Empezaré señalando que le llevo quince años a mi hermana. Es decir, no tenemos la típica relación entre hermanos que se llevan poco y se han pasado la infancia entre juegos y peleas. La nuestra tiene un puntito materno-filial ineludible. Básicamente porque he participado activamente en su crianza desde que nació. Yo le cambié pañales, la alimenté, la acompañé en su aprendizaje, en sus primeros pasos, le ayudé a formar sus primeras palabras. La vi crecer y formarse y llegar a ser quien es hoy en día. Ella fue el mejor regalo que mi madre pudo hacerme en la vida. Porque adoro a mi hermana, pero debo confesar que le tengo envidia. Diría que es una envidia sana, aunque creo que ninguna envidia lo es. Es un sentimiento que no puedo evitar y que arrastro desde que ella llegó al mundo. ¿Por qué? Porque su infancia y la familia en la que se ha criado son todo lo contrario a lo que yo tuve.
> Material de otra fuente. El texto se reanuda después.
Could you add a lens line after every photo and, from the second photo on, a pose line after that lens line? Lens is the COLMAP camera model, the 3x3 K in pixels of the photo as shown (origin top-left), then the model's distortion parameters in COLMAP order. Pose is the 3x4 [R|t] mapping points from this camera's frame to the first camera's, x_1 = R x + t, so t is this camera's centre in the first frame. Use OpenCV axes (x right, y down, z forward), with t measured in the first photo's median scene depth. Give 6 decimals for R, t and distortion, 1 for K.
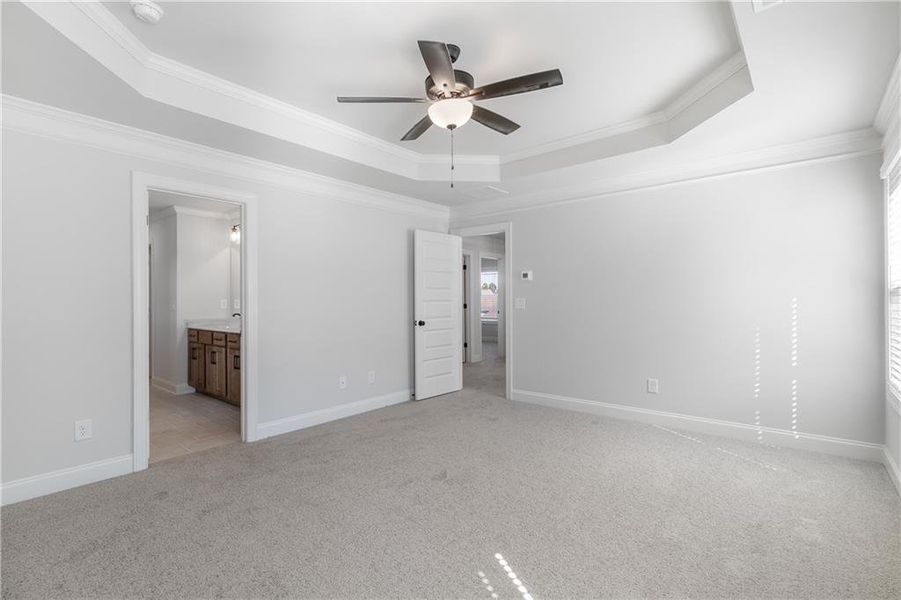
lens RADIAL K [[421.0, 0, 450.5], [0, 421.0, 300.0], [0, 0, 1]] dist [0.001851, -0.000205]
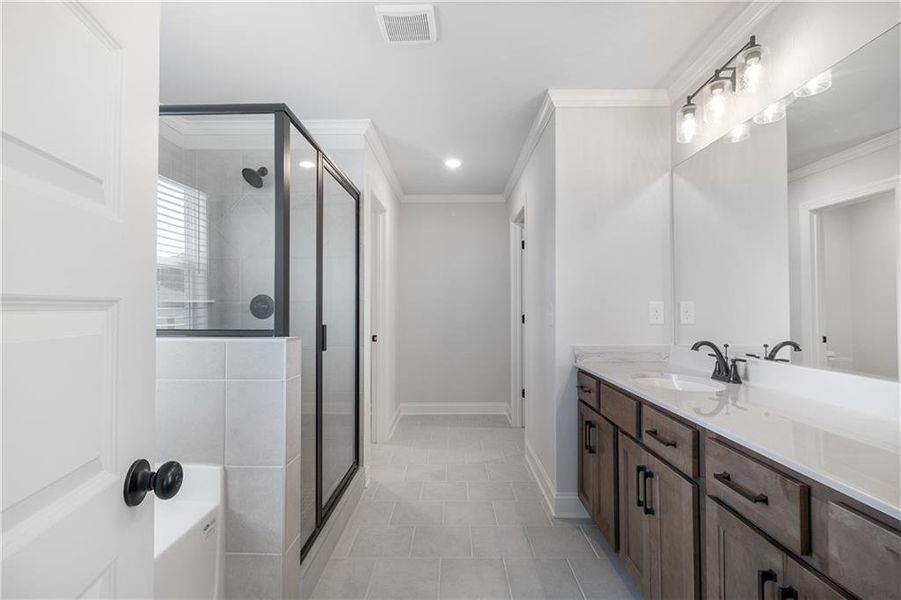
lens RADIAL K [[421.0, 0, 450.5], [0, 421.0, 300.0], [0, 0, 1]] dist [0.001851, -0.000205]
pose [[0.635592, -0.008306, -0.771980, -0.381525], [0.000746, 0.999948, -0.010145, 0.001426], [0.772025, 0.005872, 0.635566, 0.639942]]
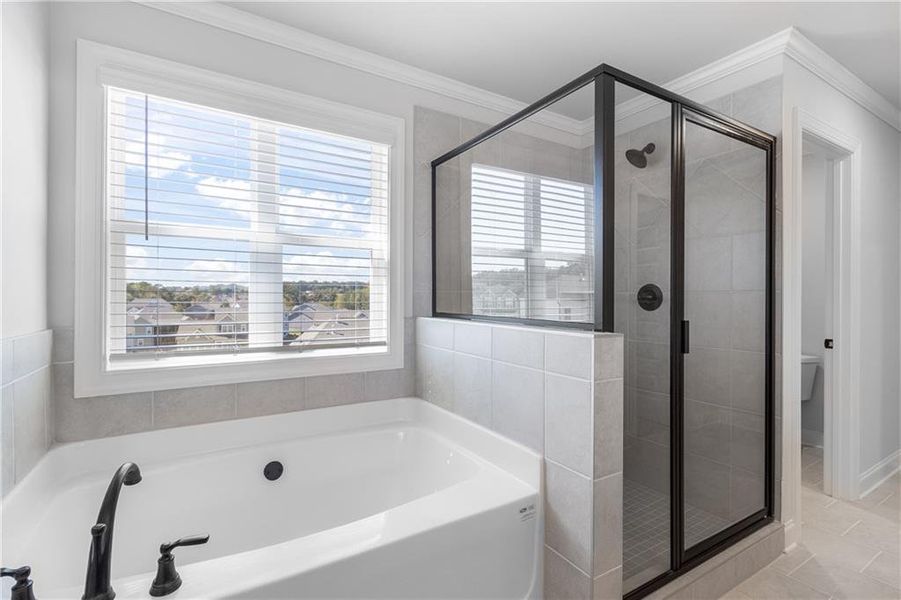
lens RADIAL K [[421.0, 0, 450.5], [0, 421.0, 300.0], [0, 0, 1]] dist [0.001851, -0.000205]
pose [[-0.316264, 0.010515, -0.948613, -0.424755], [0.002651, 0.999944, 0.010200, 0.001085], [0.948668, 0.000711, -0.316274, 0.781172]]
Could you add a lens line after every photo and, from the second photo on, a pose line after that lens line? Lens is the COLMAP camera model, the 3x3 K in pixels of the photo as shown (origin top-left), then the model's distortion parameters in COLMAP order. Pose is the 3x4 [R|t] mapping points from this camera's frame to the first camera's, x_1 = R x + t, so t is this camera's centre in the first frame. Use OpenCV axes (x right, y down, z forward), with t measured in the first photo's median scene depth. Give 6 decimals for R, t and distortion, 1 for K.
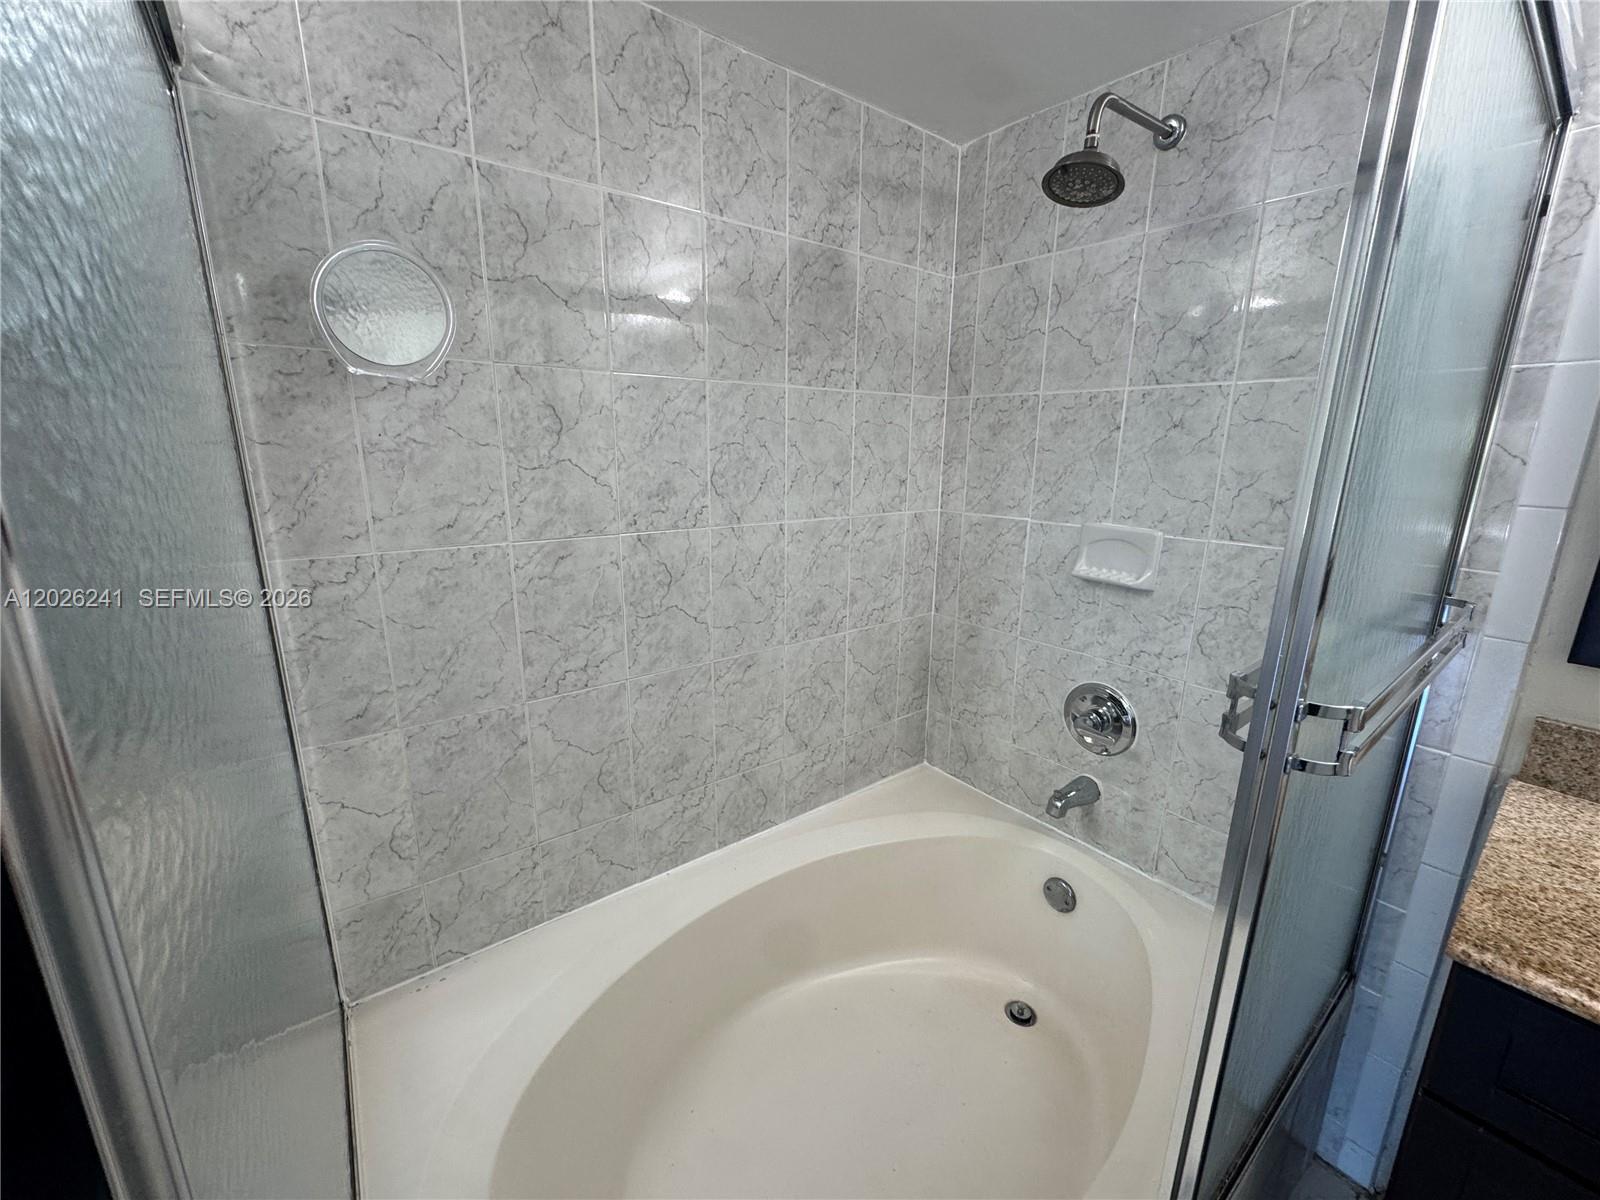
lens RADIAL K [[639.0, 0, 804.3], [0, 639.0, 593.5], [0, 0, 1]] dist [-0.002230, -0.000185]
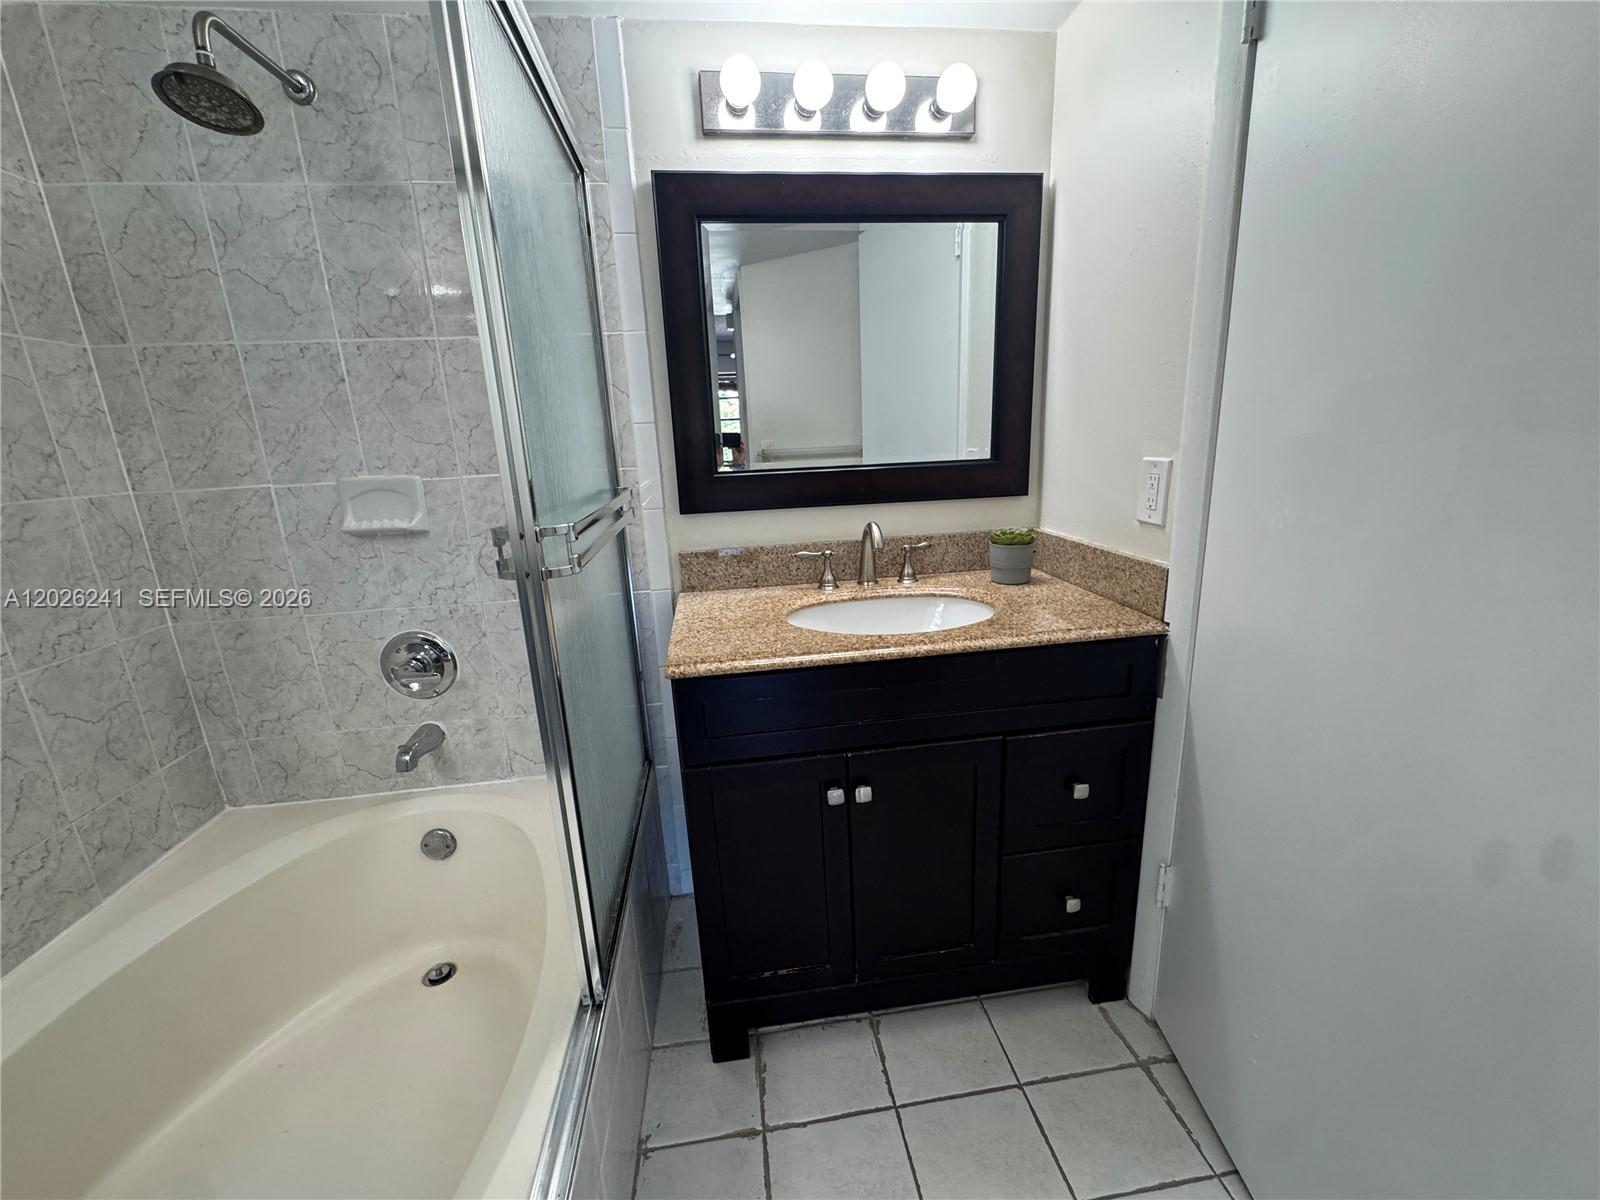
lens RADIAL K [[639.0, 0, 799.2], [0, 639.0, 600.4], [0, 0, 1]] dist [-0.002230, -0.000185]
pose [[0.509368, -0.245497, 0.824788, -0.055761], [0.249070, 0.959480, 0.131768, 0.112692], [-0.823716, 0.138312, 0.549875, -0.097362]]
Mi padre es un ser despreciable que le hacía la vida imposible a mi madre y del que nos pasamos años escapando. Mis recuerdos de infancia son oscuros y tristes. Nos mudamos muchas veces, pasamos necesidad, mi madre trabajaba muchísimo y estaba lejos de estar bien. No la conocí de verdad ni la vi verdaderamente alegre y optimista hasta que se enamoró del que, tiempo después, sería el padre de mi hermana. Gracias a él descubrí todo el potencial de mi madre y, en parte, lo que es tener una familia.

Empecé a sentir envidia cuando ella era tan solo un bebé al que todo el mundo colmaba de atenciones. Ella tenía un padre que era lo opuesto al mío. Y que, siendo franca, siempre se ha portado genial conmigo. Pero no es lo mismo, por mucho que me quiera, no es mi padre. Me conoció en plena adolescencia y hay ciertas barreras que ya no pudimos traspasar.

Y mi hermana no solo tenía un buen padre, también tenía una madre genial. Era raro ver a la mujer que me había criado a mí, haciéndolo de forma totalmente diferente con mi hermana. No lo cambio, por supuesto. Yo también tenía una versión mejorada de madre. Solo que un pelín tarde, quizá. Yo ya no pude disfrutar de ella tanto como lo hacía la peque.

Y esa peque tiene ahora la edad que yo tenía cuando ella nació y le dio un vuelco a mi vida. Ya no vivimos bajo el mismo techo, pero nuestra relación es más estrecha y fuerte que nunca. Duerme en mi casa una o dos noches por semana y hablamos todos los días. Pese a que está en una edad difícil, confía en mí y le gusta estar conmigo. Me cuenta sus cosas y yo la aconsejo lo mejor que puedo e intercedo en sus movidas con mi madre y su padre.

Me gusta la persona en la que se está convirtiendo y soy feliz por ella y por las circunstancias tan diferentes en las que vive. Pero, como decía, en ocasiones no puedo evitar sentir esos pinchazos de envidia por lo que ella siempre ha tenido y yo no tuve.